§ **WHAT IS NEEDED**: Could you pull out, character for character, the lines between the one holding "[FMEA from the" and the one holding "## Features", both included, and leave the pictures out of your copy?

§ **GIVEN INFORMATION**:
===
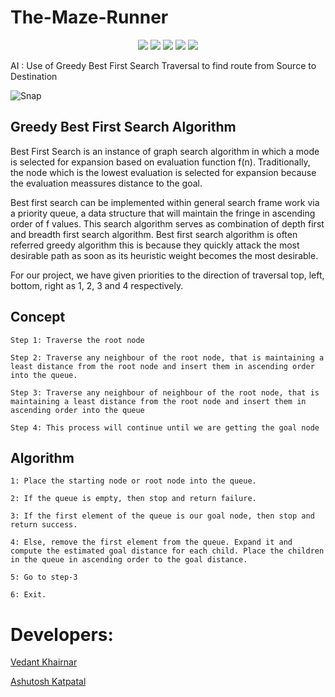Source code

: # The-Maze-Runner

<div align="center">
<img src="https://img.shields.io/github/license/VedantKhairnar/The-Maze-Runner">	
<img src="https://img.shields.io/github/stars/VedantKhairnar/The-Maze-Runner">
<img src="https://img.shields.io/github/forks/VedantKhairnar/The-Maze-Runner">
<img src="https://img.shields.io/github/issues/VedantKhairnar/The-Maze-Runner">
<img src="https://img.shields.io/badge/PRs-welcome-informational">
</div>

AI : Use of Greedy Best First Search Traversal to find route from Source to Destination

![Snap](https://github.com/VedantKhairnar/The-Maze-Runner/blob/master/Maze.PNG)

## Greedy Best First Search Algorithm
Best First Search is an instance of graph search algorithm in which a mode is selected for expansion based on evaluation function f(n). Traditionally, the node which is the lowest evaluation is selected for expansion because the evaluation meassures distance to the goal. 

Best first search can be implemented within general search frame work via a priority queue, a data structure that will maintain the fringe in ascending order of f values. This search algorithm serves as combination of depth first and breadth first search algorithm. Best first search algorithm is often referred greedy algorithm this is because they quickly attack the most desirable path as soon as its heuristic weight becomes the most desirable.

For our project, we have given priorities to the direction of traversal top, left, bottom, right as 1, 2, 3 and 4 respectively.

## Concept

    Step 1: Traverse the root node

    Step 2: Traverse any neighbour of the root node, that is maintaining a least distance from the root node and insert them in ascending order into the queue.

    Step 3: Traverse any neighbour of neighbour of the root node, that is maintaining a least distance from the root node and insert them in ascending order into the queue

    Step 4: This process will continue until we are getting the goal node


## Algorithm

    1: Place the starting node or root node into the queue.

    2: If the queue is empty, then stop and return failure.

    3: If the first element of the queue is our goal node, then stop and return success.

    4: Else, remove the first element from the queue. Expand it and compute the estimated goal distance for each child. Place the children in the queue in ascending order to the goal distance.

    5: Go to step-3

    6: Exit.


# Developers:

[Vedant Khairnar](http://vedantkhairnar.ml/)

[Ashutosh Katpatal](https://www.linkedin.com/in/ashutosh-katpatal-2856b618a/) 




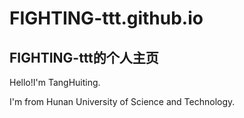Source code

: # FIGHTING-ttt.github.io
## FIGHTING-ttt的个人主页   

Hello!I'm TangHuiting.  

I'm from Hunan University of Science and Technology.
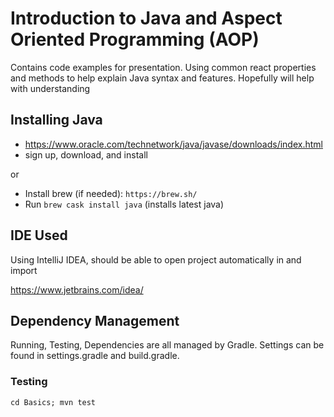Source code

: # Introduction to Java and Aspect Oriented Programming (AOP)

Contains code examples for presentation. Using common react properties and methods
to help explain Java syntax and features. Hopefully will help with understanding

## Installing Java

- https://www.oracle.com/technetwork/java/javase/downloads/index.html
- sign up, download, and install

or

- Install brew (if needed): `https://brew.sh/`
- Run `brew cask install java` (installs latest java)

## IDE Used

Using IntelliJ IDEA, should be able to open project automatically in and import

https://www.jetbrains.com/idea/

## Dependency Management

Running, Testing, Dependencies are all managed by Gradle. Settings can be found
in settings.gradle and build.gradle.

### Testing

`cd Basics; mvn test`
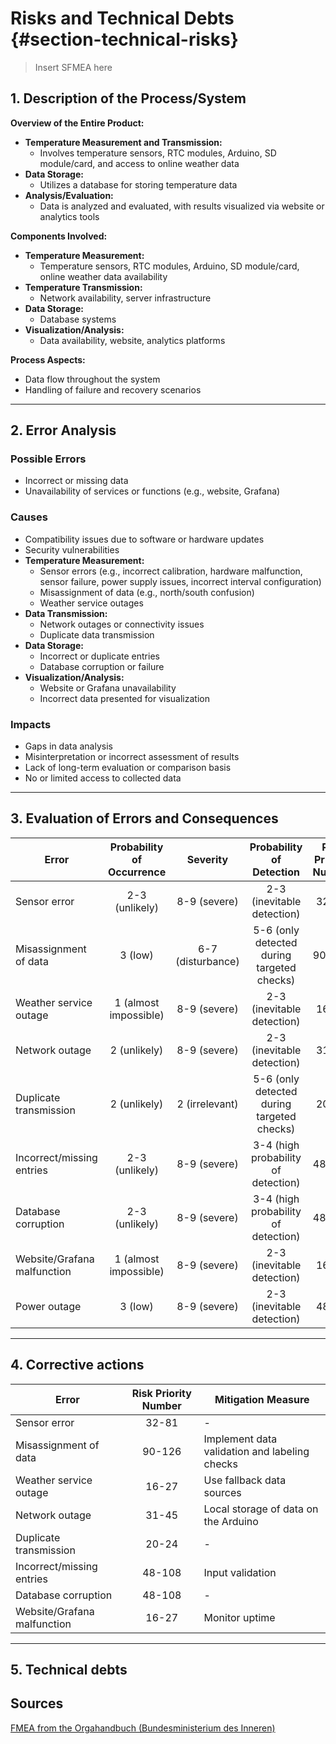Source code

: # Risks and Technical Debts {#section-technical-risks}

> Insert SFMEA here

## 1. Description of the Process/System

**Overview of the Entire Product:**

- **Temperature Measurement and Transmission:**  
    - Involves temperature sensors, RTC modules, Arduino, SD module/card, and access to online weather data
- **Data Storage:**  
    - Utilizes a database for storing temperature data
- **Analysis/Evaluation:**  
    - Data is analyzed and evaluated, with results visualized via website or analytics tools

**Components Involved:**

- **Temperature Measurement:**  
    - Temperature sensors, RTC modules, Arduino, SD module/card, online weather data availability
- **Temperature Transmission:**  
    - Network availability, server infrastructure
- **Data Storage:**  
    - Database systems
- **Visualization/Analysis:**  
    - Data availability, website, analytics platforms

**Process Aspects:**

- Data flow throughout the system
- Handling of failure and recovery scenarios


---

## 2. Error Analysis

### Possible Errors

- Incorrect or missing data
- Unavailability of services or functions (e.g., website, Grafana)

### Causes

- Compatibility issues due to software or hardware updates
- Security vulnerabilities
- **Temperature Measurement:**
    - Sensor errors (e.g., incorrect calibration, hardware malfunction, sensor failure, power supply issues, incorrect interval configuration)
    - Misassignment of data (e.g., north/south confusion)
    - Weather service outages
- **Data Transmission:**
    - Network outages or connectivity issues
    - Duplicate data transmission
- **Data Storage:**
    - Incorrect or duplicate entries
    - Database corruption or failure
- **Visualization/Analysis:**
    - Website or Grafana unavailability
    - Incorrect data presented for visualization

### Impacts

- Gaps in data analysis
- Misinterpretation or incorrect assessment of results
- Lack of long-term evaluation or comparison basis
- No or limited access to collected data

---

## 3. Evaluation of Errors and Consequences

| Error                        | Probability of Occurrence | Severity         | Probability of Detection           | Risk Priority Number |
|------------------------------|:------------------------:|:---------------:|:----------------------------------:|:-------------------:|
| Sensor error                 | 2-3 (unlikely)           | 8-9 (severe)    | 2-3 (inevitable detection)         | 32-81               |
| Misassignment of data        | 3 (low)                  | 6-7 (disturbance)| 5-6 (only detected during targeted checks) | 90-126      |
| Weather service outage       | 1 (almost impossible)    | 8-9 (severe)    | 2-3 (inevitable detection)         | 16-27               |
| Network outage               | 2 (unlikely)             | 8-9 (severe)    | 2-3 (inevitable detection)         | 31-45               |
| Duplicate transmission       | 2 (unlikely)             | 2 (irrelevant) | 5-6 (only detected during targeted checks) | 20-24        |
| Incorrect/missing entries    | 2-3 (unlikely)           | 8-9 (severe)    | 3-4 (high probability of detection)| 48-108              |
| Database corruption          | 2-3 (unlikely)           | 8-9 (severe)    | 3-4 (high probability of detection)| 48-108              |
| Website/Grafana malfunction  | 1 (almost impossible)    | 8-9 (severe)    | 2-3 (inevitable detection)         | 16-27               |
| Power outage               | 3 (low)             | 8-9 (severe)    | 2-3 (inevitable detection)         | 48-81               |


---

## 4. Corrective actions

| Error                        | Risk Priority Number | Mitigation Measure                                   |
|------------------------------|:-------------------:|------------------------------------------------------|
| Sensor error                 | 32-81               | -             |
| Misassignment of data        | 90-126              | Implement data validation and labeling checks         |
| Weather service outage       | 16-27               | Use fallback data sources               |
| Network outage               | 31-45               | Local storage of data on the Arduino                  |
| Duplicate transmission       | 20-24               | -         |
| Incorrect/missing entries    | 48-108              | Input validation |
| Database corruption          | 48-108              | -                  |
| Website/Grafana malfunction  | 16-27               | Monitor uptime |

---

## 5. Technical debts

## Sources

[FMEA from the Orgahandbuch (Bundesministerium des Inneren)](https://www.orghandbuch.de/Webs/OHB/DE/Organisationshandbuch/6_MethodenTechniken/63_Analysetechniken/633_FehlermoeglichkeitUndEinflussanalyse/fehlermoeglichkeitundeinflussanalyse-node.html)
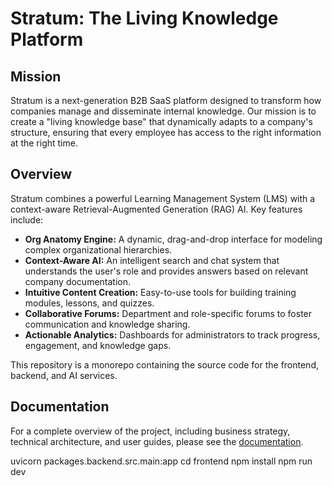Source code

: # Stratum: The Living Knowledge Platform

## Mission

Stratum is a next-generation B2B SaaS platform designed to transform how companies manage and disseminate internal knowledge. Our mission is to create a "living knowledge base" that dynamically adapts to a company's structure, ensuring that every employee has access to the right information at the right time.

## Overview

Stratum combines a powerful Learning Management System (LMS) with a context-aware Retrieval-Augmented Generation (RAG) AI. Key features include:

*   **Org Anatomy Engine:** A dynamic, drag-and-drop interface for modeling complex organizational hierarchies.
*   **Context-Aware AI:** An intelligent search and chat system that understands the user's role and provides answers based on relevant company documentation.
*   **Intuitive Content Creation:** Easy-to-use tools for building training modules, lessons, and quizzes.
*   **Collaborative Forums:** Department and role-specific forums to foster communication and knowledge sharing.
*   **Actionable Analytics:** Dashboards for administrators to track progress, engagement, and knowledge gaps.

This repository is a monorepo containing the source code for the frontend, backend, and AI services.

## Documentation

For a complete overview of the project, including business strategy, technical architecture, and user guides, please see the [documentation](./docs/).

uvicorn packages.backend.src.main:app
cd frontend
npm install
npm run dev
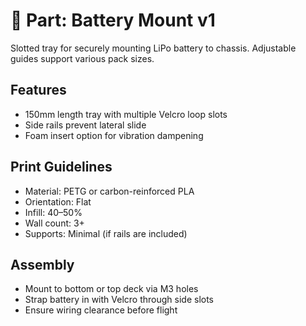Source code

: # 🔋 Part: Battery Mount v1

Slotted tray for securely mounting LiPo battery to chassis. Adjustable guides support various pack sizes.

## Features

- 150mm length tray with multiple Velcro loop slots
- Side rails prevent lateral slide
- Foam insert option for vibration dampening

## Print Guidelines

- Material: PETG or carbon-reinforced PLA
- Orientation: Flat
- Infill: 40–50%
- Wall count: 3+
- Supports: Minimal (if rails are included)

## Assembly

- Mount to bottom or top deck via M3 holes
- Strap battery in with Velcro through side slots
- Ensure wiring clearance before flight
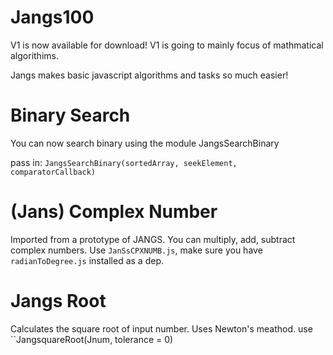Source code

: # Jangs100

V1 is now available for download!
V1 is going to mainly focus of mathmatical algorithims.

Jangs makes basic javascript algorithms and tasks so much easier!

# Binary Search
You can now search binary using the module JangsSearchBinary

pass in: ``JangsSearchBinary(sortedArray, seekElement, comparatorCallback)``

# (Jans) Complex Number
Imported from a prototype of JANGS.
You can multiply, add, subtract complex numbers.
Use ``JanSsCPXNUMB.js``, make sure you have ``radianToDegree.js`` installed as a dep.

# Jangs Root
Calculates the square root of input number. Uses Newton's meathod.
use ``JangsquareRoot(Jnum, tolerance = 0)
===
§ **RESULT FOR THIS EXERCISE**:
[FMEA from the Orgahandbuch (Bundesministerium des Inneren)](https://www.orghandbuch.de/Webs/OHB/DE/Organisationshandbuch/6_MethodenTechniken/63_Analysetechniken/633_FehlermoeglichkeitUndEinflussanalyse/fehlermoeglichkeitundeinflussanalyse-node.html)
Source code

: # Stratum: The Living Knowledge Platform

## Mission

Stratum is a next-generation B2B SaaS platform designed to transform how companies manage and disseminate internal knowledge. Our mission is to create a "living knowledge base" that dynamically adapts to a company's structure, ensuring that every employee has access to the right information at the right time.

## Overview

Stratum combines a powerful Learning Management System (LMS) with a context-aware Retrieval-Augmented Generation (RAG) AI. Key features include:

*   **Org Anatomy Engine:** A dynamic, drag-and-drop interface for modeling complex organizational hierarchies.
*   **Context-Aware AI:** An intelligent search and chat system that understands the user's role and provides answers based on relevant company documentation.
*   **Intuitive Content Creation:** Easy-to-use tools for building training modules, lessons, and quizzes.
*   **Collaborative Forums:** Department and role-specific forums to foster communication and knowledge sharing.
*   **Actionable Analytics:** Dashboards for administrators to track progress, engagement, and knowledge gaps.

This repository is a monorepo containing the source code for the frontend, backend, and AI services.

## Documentation

For a complete overview of the project, including business strategy, technical architecture, and user guides, please see the [documentation](./docs/).

uvicorn packages.backend.src.main:app
cd frontend
npm install
npm run dev
Source code

: # 🔋 Part: Battery Mount v1

Slotted tray for securely mounting LiPo battery to chassis. Adjustable guides support various pack sizes.

## Features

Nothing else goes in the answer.